Zhor Zerari, une des plus actives Moudjahidates est la nièce du commandant Azzedine, son père Zhor Zerari a « disparu » après avoir été torturé par les parachutistes.
Arrêtée le 25 août 1957, incarcérée dans plusieurs prisons en France elle y a purgé une condamnation à perpétuité.
Décédée le 23 août 2013 Zhor Zerari a été la première femme journaliste en Algérie.
En mars 1962 sortant de la prison de Rennes, elle écrira ces quelques vers :
« Qu’importe le retour
Si mon père
N’est pas sur les quais
De la gare. »
Nous avons été renvoyées au réchaud juste après l’indépendance
Comment avez-vous vécu cette période qui a vu un foisonnement nationaliste, étiez-vous informée de ce qui se passait au sein du parti dans lequel militait votre père ? Aviez-vous connaissance des crises politiques qui ont précédé le 1ᵉʳ novembre 1954 ?
Je vivais un peu cela à travers mon cousin Abdelwahab. Je ne cessais de le tarabuster pour qu’il m’obtienne une carte du PPA-MTLD pour, me disais-je, agir en militante.

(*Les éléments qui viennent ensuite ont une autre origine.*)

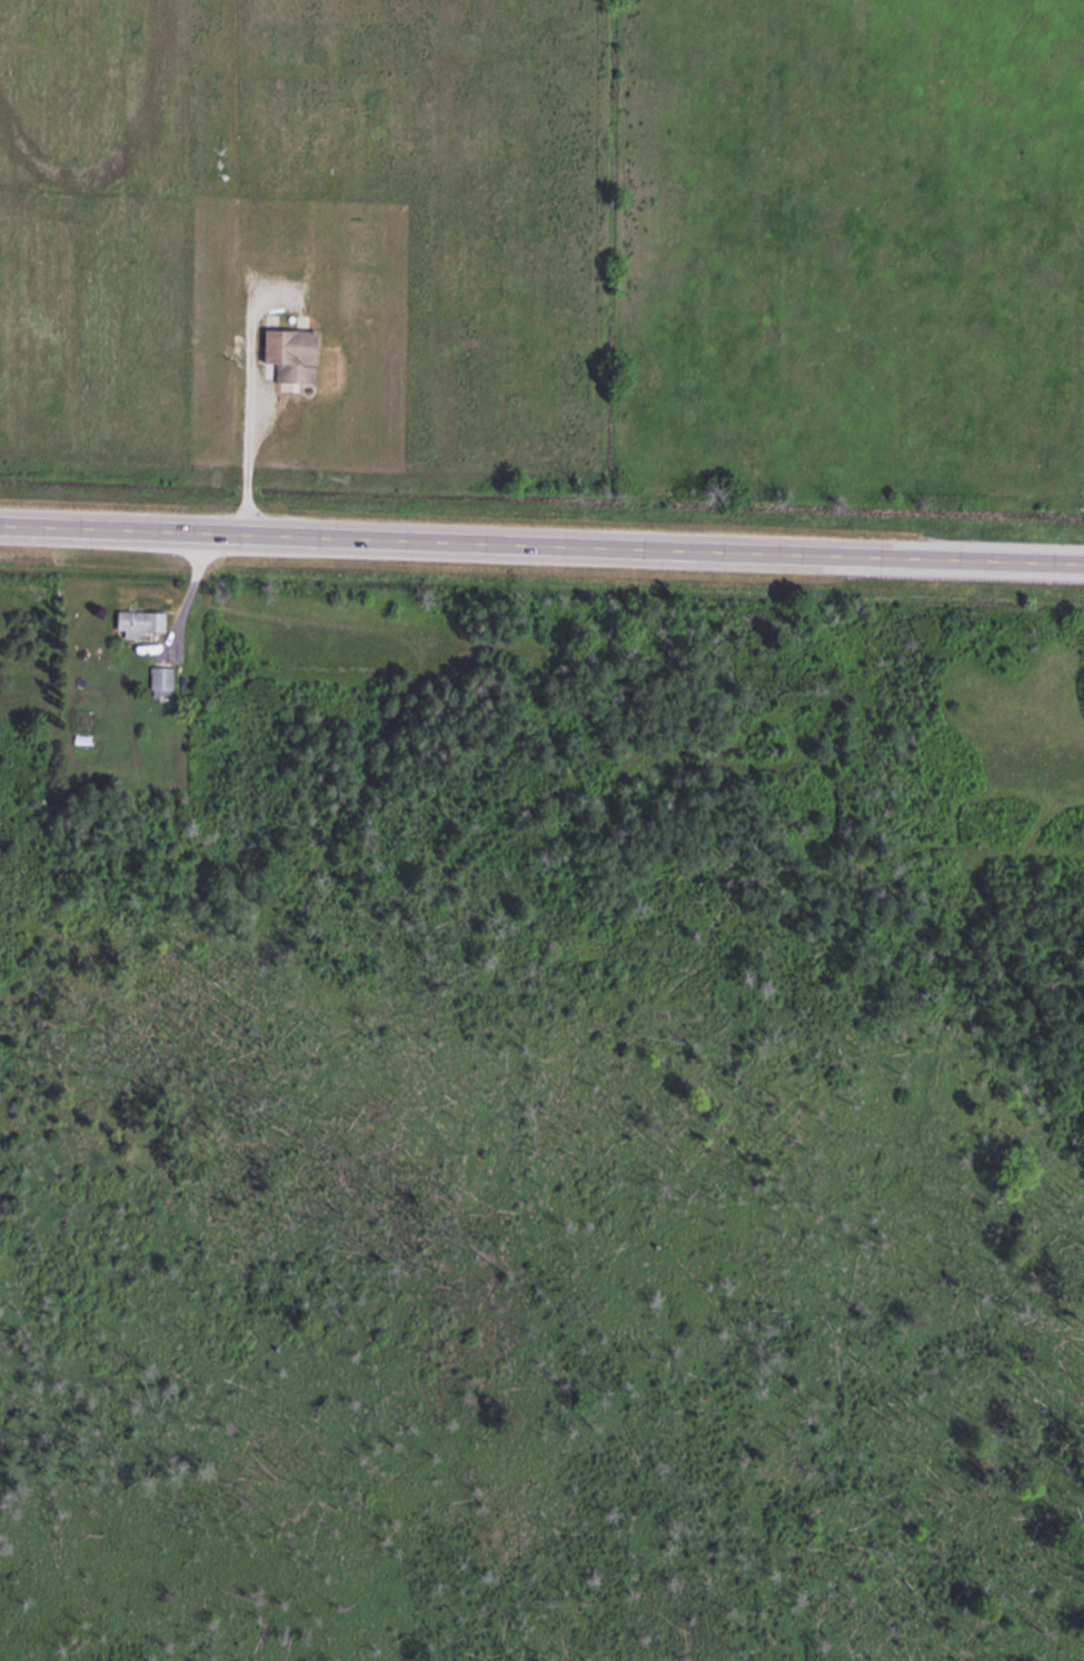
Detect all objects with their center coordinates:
building: (287, 352)
road: (249, 404)
road: (541, 538)
road: (187, 588)
building: (135, 619)
building: (158, 677)

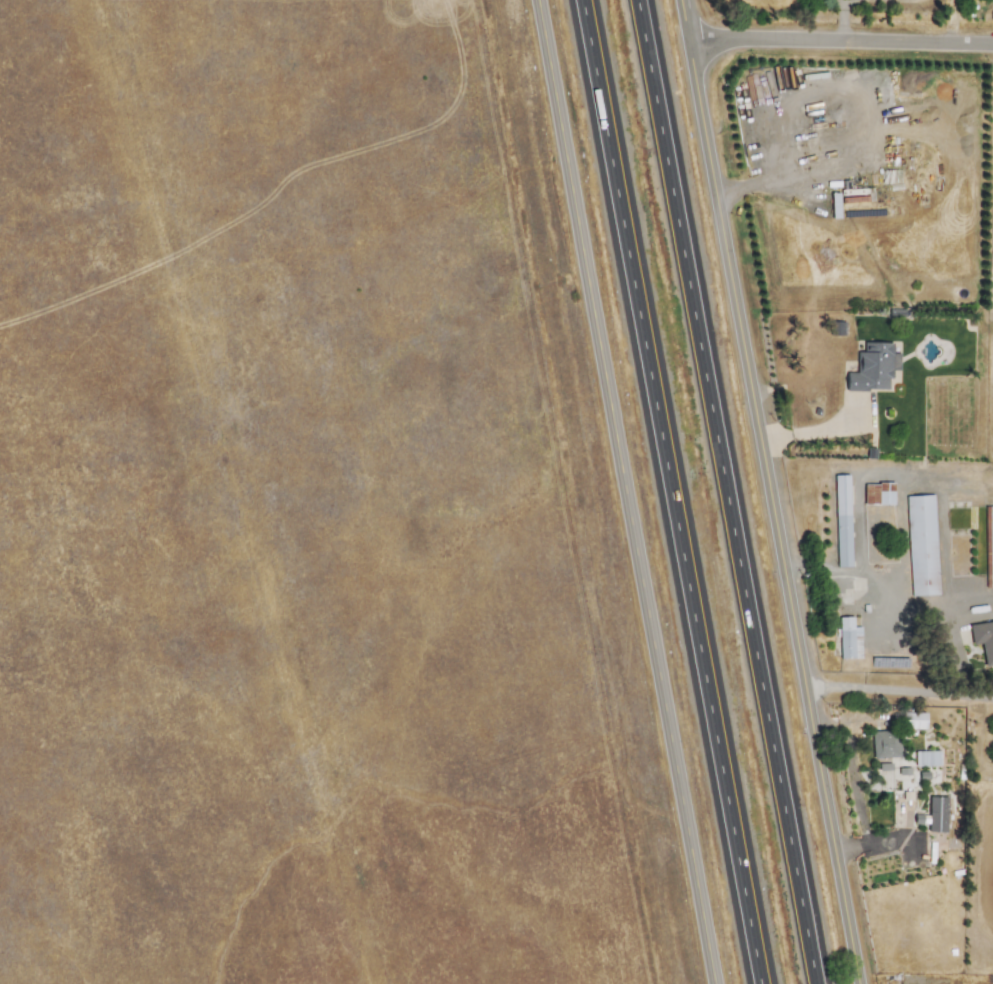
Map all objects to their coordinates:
road: (839, 38)
road: (848, 91)
building: (872, 367)
road: (819, 434)
road: (862, 478)
road: (724, 491)
railway: (582, 492)
road: (619, 492)
road: (669, 492)
road: (768, 492)
building: (877, 493)
building: (842, 520)
building: (921, 544)
building: (988, 545)
road: (891, 600)
building: (848, 638)
building: (983, 639)
road: (900, 688)
building: (913, 720)
building: (885, 743)
building: (926, 757)
building: (885, 771)
road: (854, 779)
building: (936, 813)

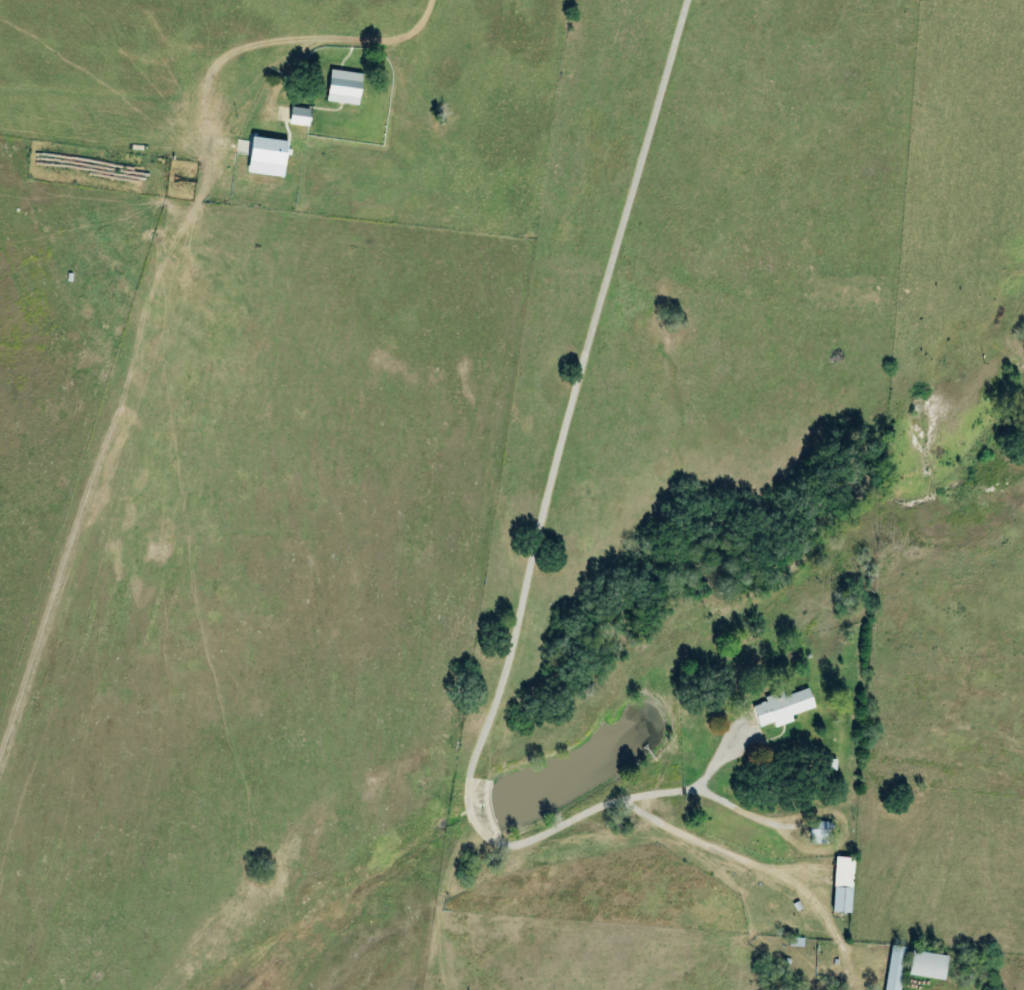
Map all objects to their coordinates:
building: (344, 87)
building: (299, 116)
building: (267, 156)
building: (782, 707)
building: (818, 832)
building: (842, 884)
building: (927, 964)
building: (895, 967)

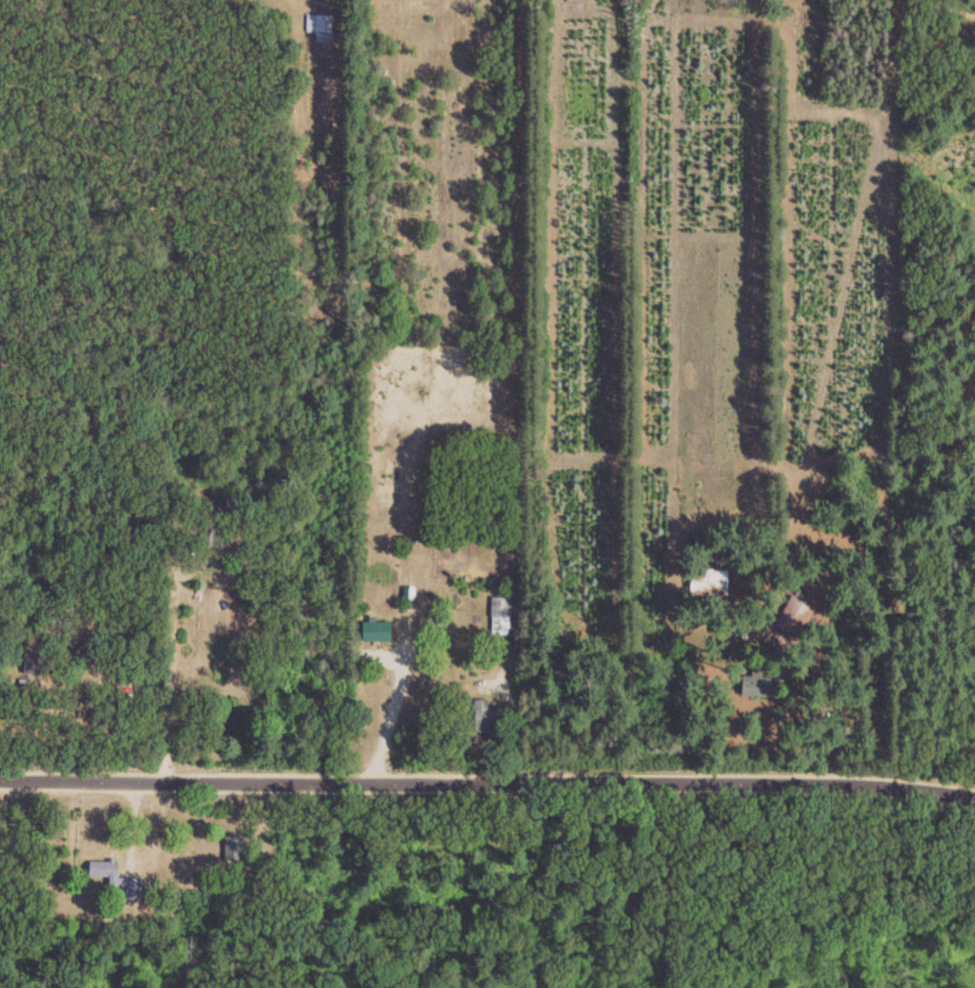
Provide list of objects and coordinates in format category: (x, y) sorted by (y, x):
road: (319, 5)
building: (322, 27)
building: (215, 536)
building: (710, 581)
building: (501, 615)
building: (796, 615)
building: (377, 631)
road: (171, 648)
building: (83, 657)
building: (43, 664)
building: (759, 685)
road: (394, 716)
building: (486, 717)
road: (488, 771)
building: (235, 848)
building: (118, 879)

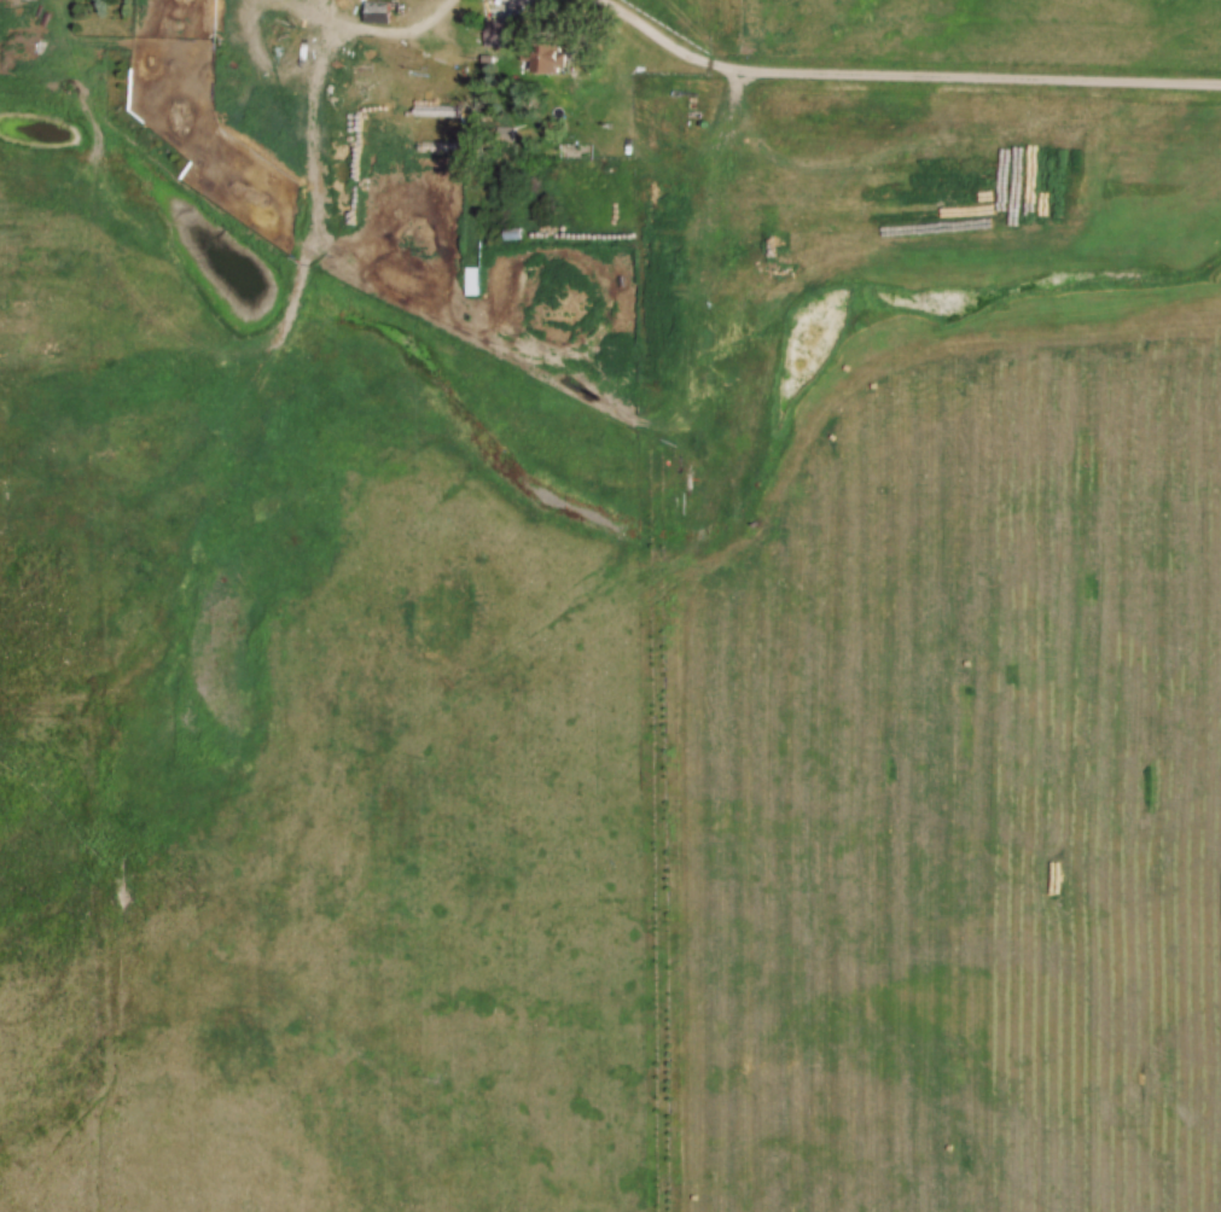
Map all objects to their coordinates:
road: (506, 16)
building: (501, 34)
building: (544, 59)
road: (904, 73)
building: (510, 235)
building: (470, 282)

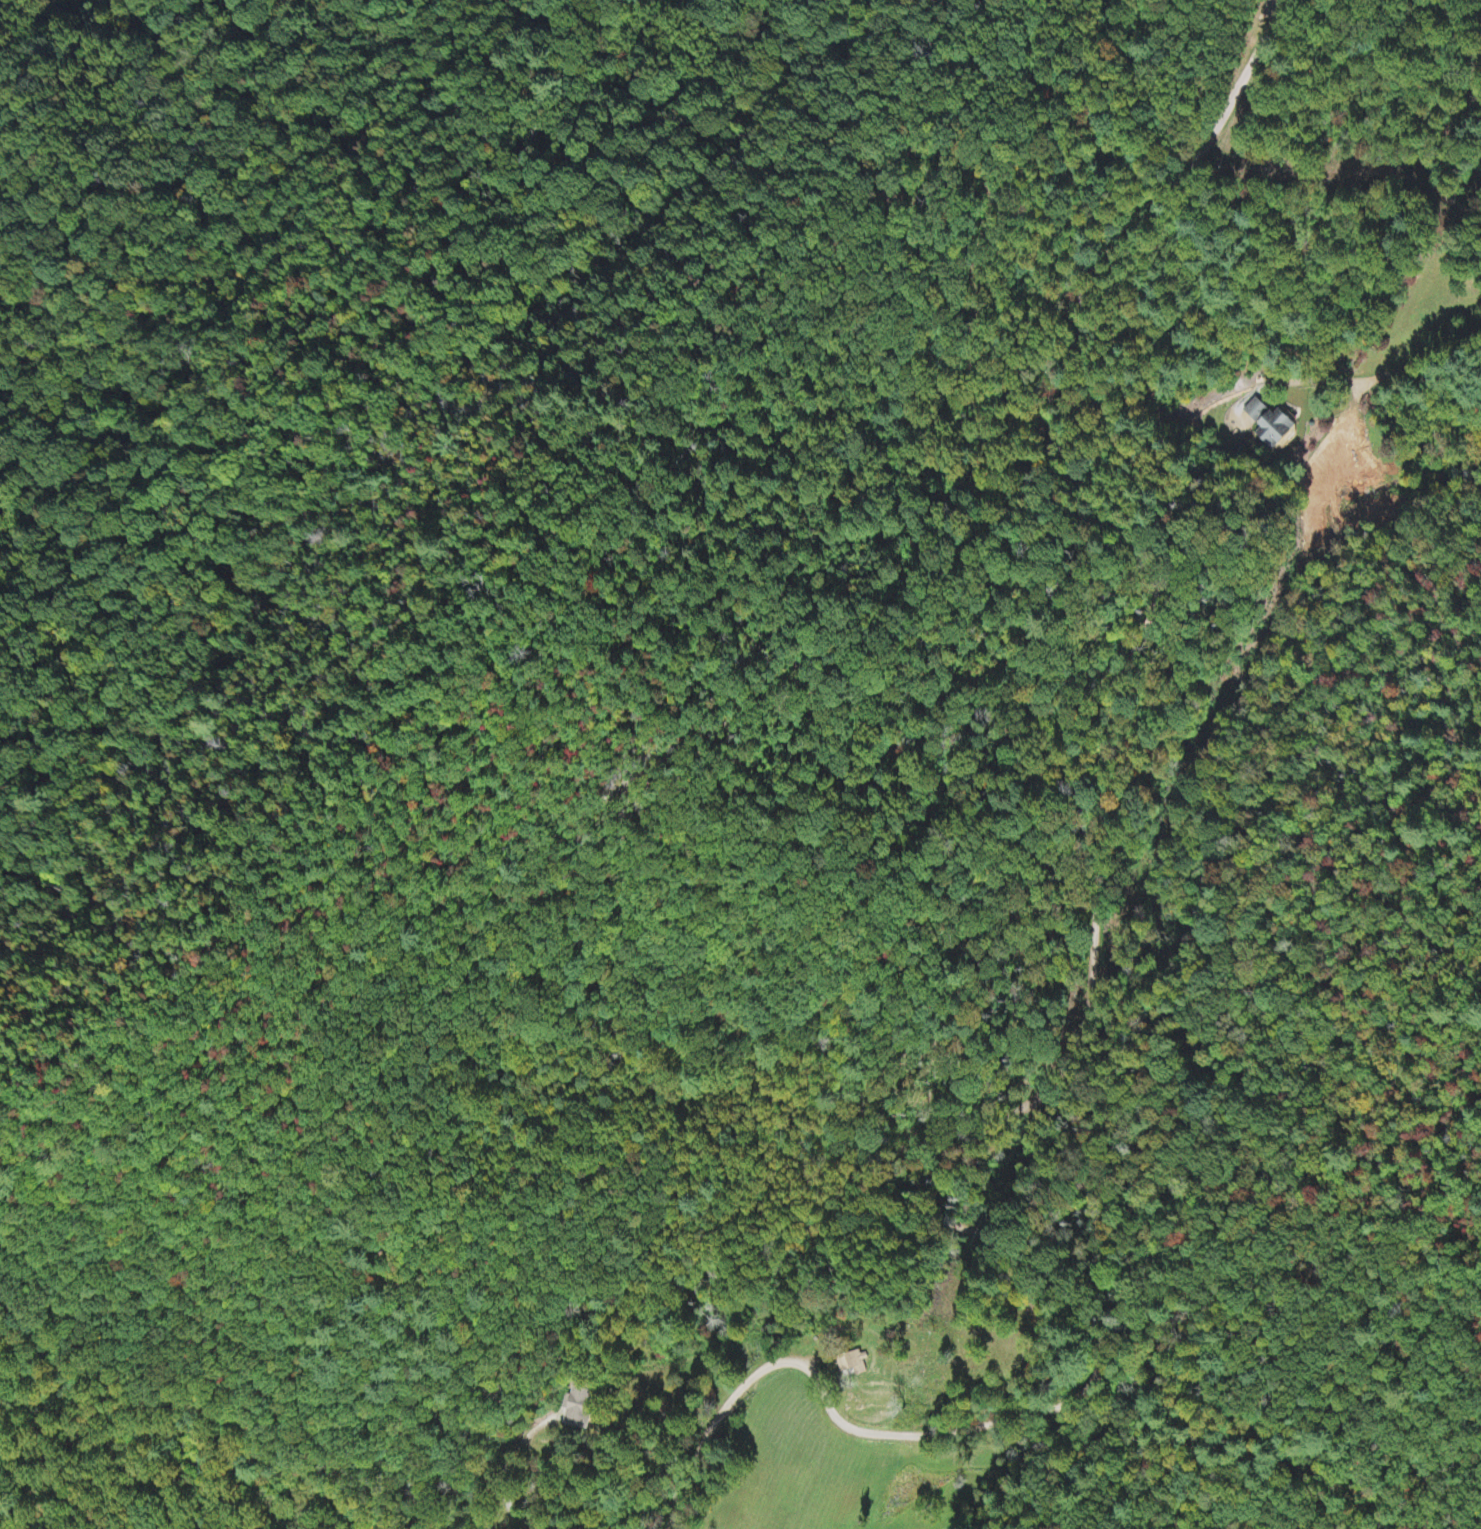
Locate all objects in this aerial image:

Faire quelque chose. Un jour, alors que mon père avait accompagné toute la famille pour voir le très célèbre film, on disait « hindou », Mangala fille des Indes, et que je n’avais pas envie de voir, pour garder le magasin ouvert, Abdelwahab est passé, je lui ai demandé ce qu’il en était de ma carte. « Demande à ton père, moi je ne peux pas », m’avait-il répondu. Ma déception était profonde. Je ne pouvais d’évidence pas demander à mon père de m’inscrire au PPA-MTLD.
Dans les discussions familiales ou amicales parliez-vous de l’Algérie, de l’Istiqlal ?
Bien entendu. Nous parlions de l’istiqlal. Ce terme était à l’époque intimement lié au nom de Messali Hadj. Je crois bien qu’il n’y avait pas une maison à Alger, à Annaba, où je suis entrée et où je n’ai pas vu le portrait de Messali. Il était l’istiqlal.
La peur n’habitait pas encore les maisons…
Pas du tout. Quand on milite on n’a pas peur. Quand on est prêt à lutter, on n’a pas peur. On m’a souvent posé la question de savoir si, lorsque je transportais des armes et des explosifs ou lorsque j’allais les déposer, j’éprouvais une sensation de peur, lorsque je dis non, on me croit rarement et pourtant… On me croit inconsciente. Pas du tout, je savais le danger et je le mesurais mais la rage, la volonté de vaincre étaient plus fortes que tout autre sentiment.
Vous étiez dans le réseau de Belcourt ?
Oui à Belcourt, j’ai commencé dans le transport du courrier, d’armes, de munitions et d’explosifs. Je rencontrais Abderahmane Chaïd devant le Musée des beaux-arts, en face du jardin d’Essais, non loin de la rue Damourah, je recevais mes ordres.
Pour l’anecdote, les gamins du boulevard Cervantès non loin, croyant au début que c’était des rendez-vous entre amoureux, nous lançaient des cailloux.
Un jour, Abderahmane s’est lancé à leurs trousses, on ne les a plus revus. J’assurais donc le transport. J’allais rue des Mimosas, du côté du chemin des Crêtes, en face de la maison de Didouche Mourad. Il y avait là une petite boutique, un coiffeur me semble-t-il. Tout se passait dans l’arrière-boutique. Je recevais la cargaison et je faisais à pied le chemin inverse. Devant le cimetière chrétien, il y avait un barrage de gardes mobiles, l’air de rien, malgré le poids de ma charge, je passais d’un pas alerte pour n’éveiller aucun soupçon. Puis je me dirigeais vers Dar El Babour, avant de me perdre dans le dédale des venelles de Belcourt qui, par endroits, ressemble fort à La Casbah.